Brief:
Set out the material as a Markdown table with the columns "Row" and "Line". Begin at the line that contains "pose: elev=188.3 azim=88.4", continue through the end of the material, skip blank lines, and leave the pictures out.

────────────────

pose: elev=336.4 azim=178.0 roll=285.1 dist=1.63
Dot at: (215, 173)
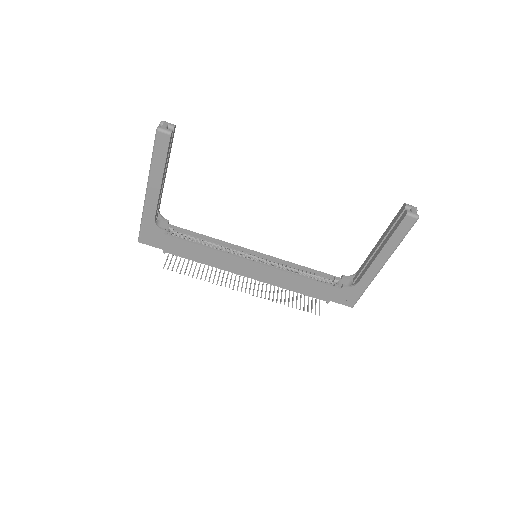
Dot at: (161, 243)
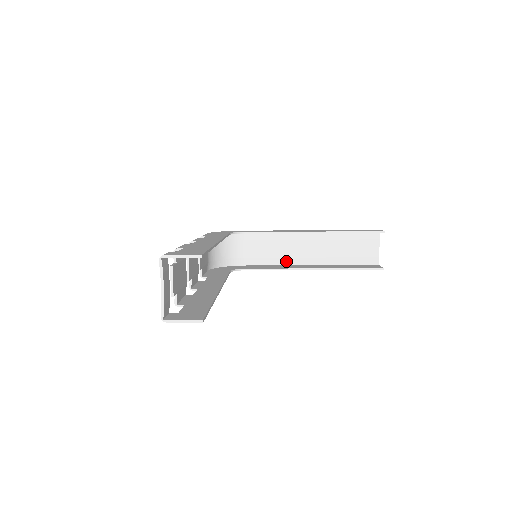
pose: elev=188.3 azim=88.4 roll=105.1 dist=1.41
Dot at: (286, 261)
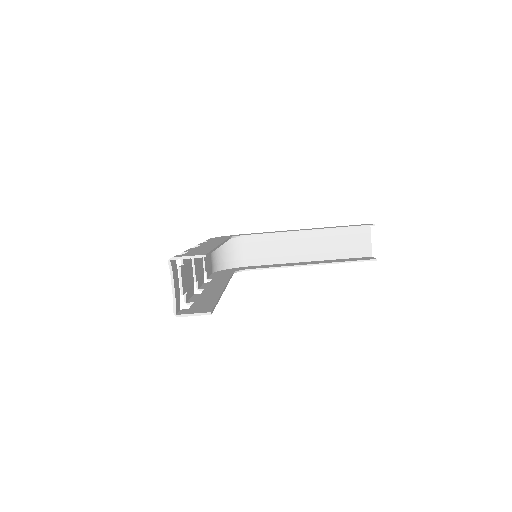
Dot at: (285, 259)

────────────────

Solution:
| Row | Line |
|---|---|
| 1 | pose: elev=188.3 azim=88.4 roll=105.1 dist=1.41 |
| 2 | Dot at: (286, 261) |
| 3 | Dot at: (285, 259) |